Dei 51 ex alti funzionari, finora nessuno si è scusato o si è assunto alcun tipo di responsabilità per ciò che ha dichiarato.

James Clapper, ex direttore di National Intelligence ha solo ammesso che si attiene alla dichiarazione che ha fatto a suo tempo. Nessuna spiegazione del perché fosse falsa o pentimento per aver ingannato il pubblico americano. 

Gli ex funzionari non hanno solo presentato i fatti in maniera poco accurata, come ha sottolineato il New York Post. Hanno cercato di trasformare una storia circa la potenziale corruzione della famiglia Biden in una storia su come l’interferenza russa nelle elezioni la stesse vittimizzando. 

E lo hanno fatto per fini politici.

Quando si mette tutto insieme, la storia del portatile di Hunter Biden riguarda molto più che la negligenza dei media e la pirateria politica nei servizi segreti.
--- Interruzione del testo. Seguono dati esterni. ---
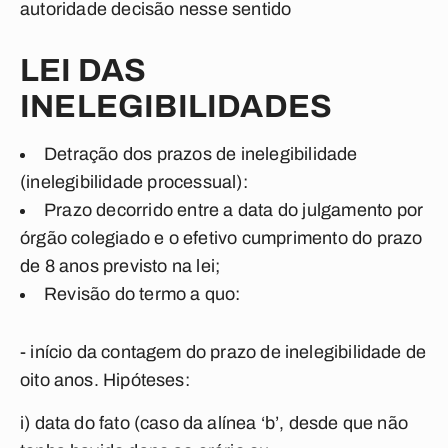
autoridade decisão nesse sentido
LEI DAS
INELEGIBILIDADES
Detração dos prazos de inelegibilidade
(inelegibilidade processual):
Prazo decorrido entre a data do julgamento por
órgão colegiado e o efetivo cumprimento do prazo
de 8 anos previsto na lei;
Revisão do termo a quo:
- início da contagem do prazo de inelegibilidade de
oito anos. Hipóteses:
i) data do fato (caso da alínea ‘b’, desde que não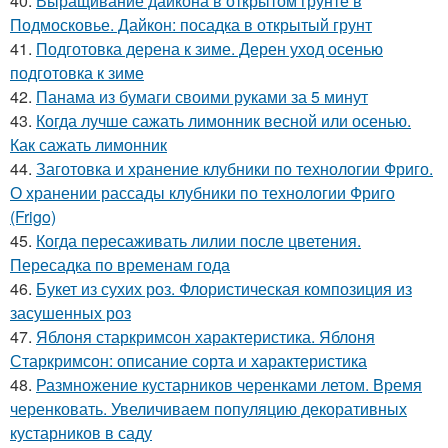
40.
Выращивание дайкона в открытом грунте в
Подмосковье. Дайкон: посадка в открытый грунт
41.
Подготовка дерена к зиме. Дерен уход осенью
подготовка к зиме
42.
Панама из бумаги своими руками за 5 минут
43.
Когда лучше сажать лимонник весной или осенью.
Как сажать лимонник
44.
Заготовка и хранение клубники по технологии Фриго.
О хранении рассады клубники по технологии Фриго
(Frigo)
45.
Когда пересаживать лилии после цветения.
Пересадка по временам года
46.
Букет из сухих роз. Флористическая композиция из
засушенных роз
47.
Яблоня старкримсон характеристика. Яблоня
Старкримсон: описание сорта и характеристика
48.
Размножение кустарников черенками летом. Время
черенковать. Увеличиваем популяцию декоративных
кустарников в саду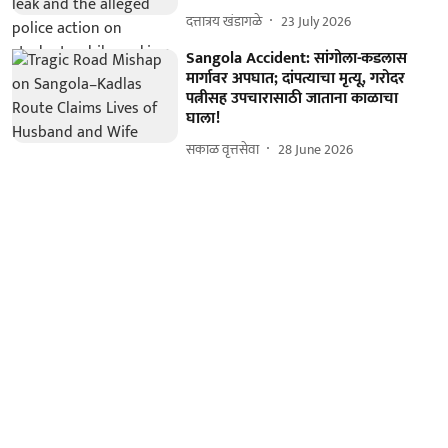
दत्तात्रय खंडागळे
23 July 2026
Sangola Accident: सांगोला-कडलास
मार्गावर अपघात; दांपत्याचा मृत्यू, गरोदर
पत्नीसह उपचारासाठी जाताना काळाचा
घाला!
सकाळ वृत्तसेवा
28 June 2026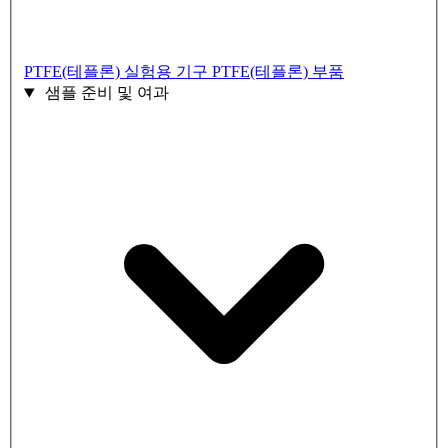
PTFE(테플론) 실험용 기구
PTFE(테플론) 부품
샘플 준비 및 여과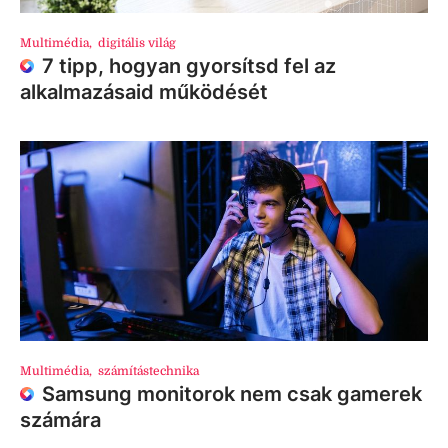
Multimédia
,
digitális világ
7 tipp, hogyan gyorsítsd fel az
alkalmazásaid működését
Multimédia
,
számítástechnika
Samsung monitorok nem csak gamerek
számára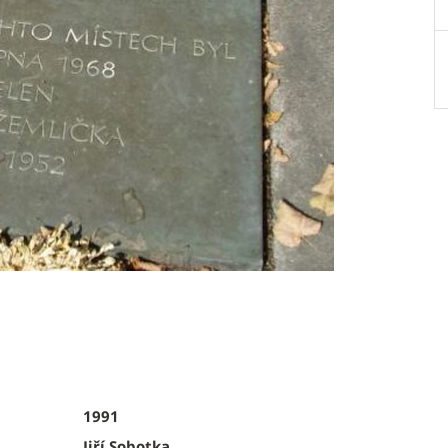
1991
Jiří Sobotka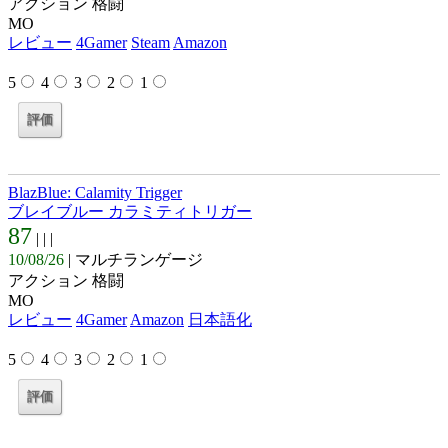
アクション 格闘
MO
レビュー
4Gamer
Steam
Amazon
5
4
3
2
1
BlazBlue: Calamity Trigger
ブレイブルー カラミティトリガー
87
| |
|
10/08/26
| マルチランゲージ
アクション 格闘
MO
レビュー
4Gamer
Amazon
日本語化
5
4
3
2
1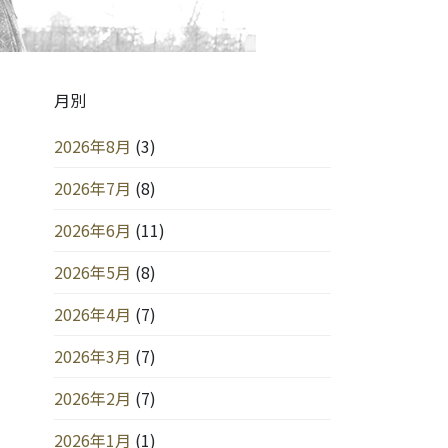
月別
2026年8月
(3)
2026年7月
(8)
2026年6月
(11)
2026年5月
(8)
2026年4月
(7)
2026年3月
(7)
2026年2月
(7)
2026年1月
(1)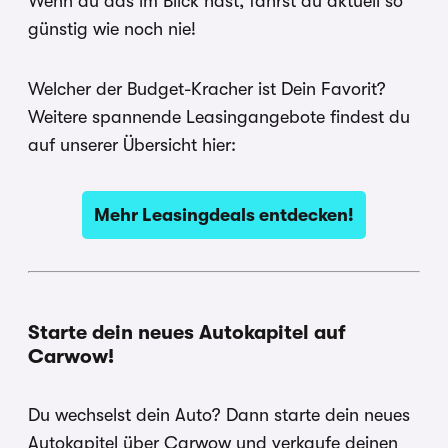
Wenn du das im Blick hast, fährst du aktuell so
günstig wie noch nie!
Welcher der Budget-Kracher ist Dein Favorit?
Weitere spannende Leasingangebote findest du
auf unserer Übersicht hier:
Mehr Leasingdeals entdecken!
Starte dein neues Autokapitel auf
Carwow!
Du wechselst dein Auto? Dann starte dein neues
Autokapitel über Carwow und verkaufe deinen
Riguarda anche più della censura di Big Tech.

La possibilità che il figlio del presidente abbia usato la posizione ufficiale del padre per arricchirsi non è un’ipotesi da prendere alla leggera ed il sistema giudiziario americano non mancherà di verificare ed attribuire le responsabilità del caso, ammesso che ce ne siano.

Ma tra tutte le verità che potrebbero essere svelate, nessuna potrà mai essere così terrificante per la nostra libera società, come la corruzione istituzionale che ha soppresso e manipolato la notizia sin dall’inizio, per soddisfare mere esigenze di partito. 

E la giuria, quella della coscienza, su questo ha già deliberato.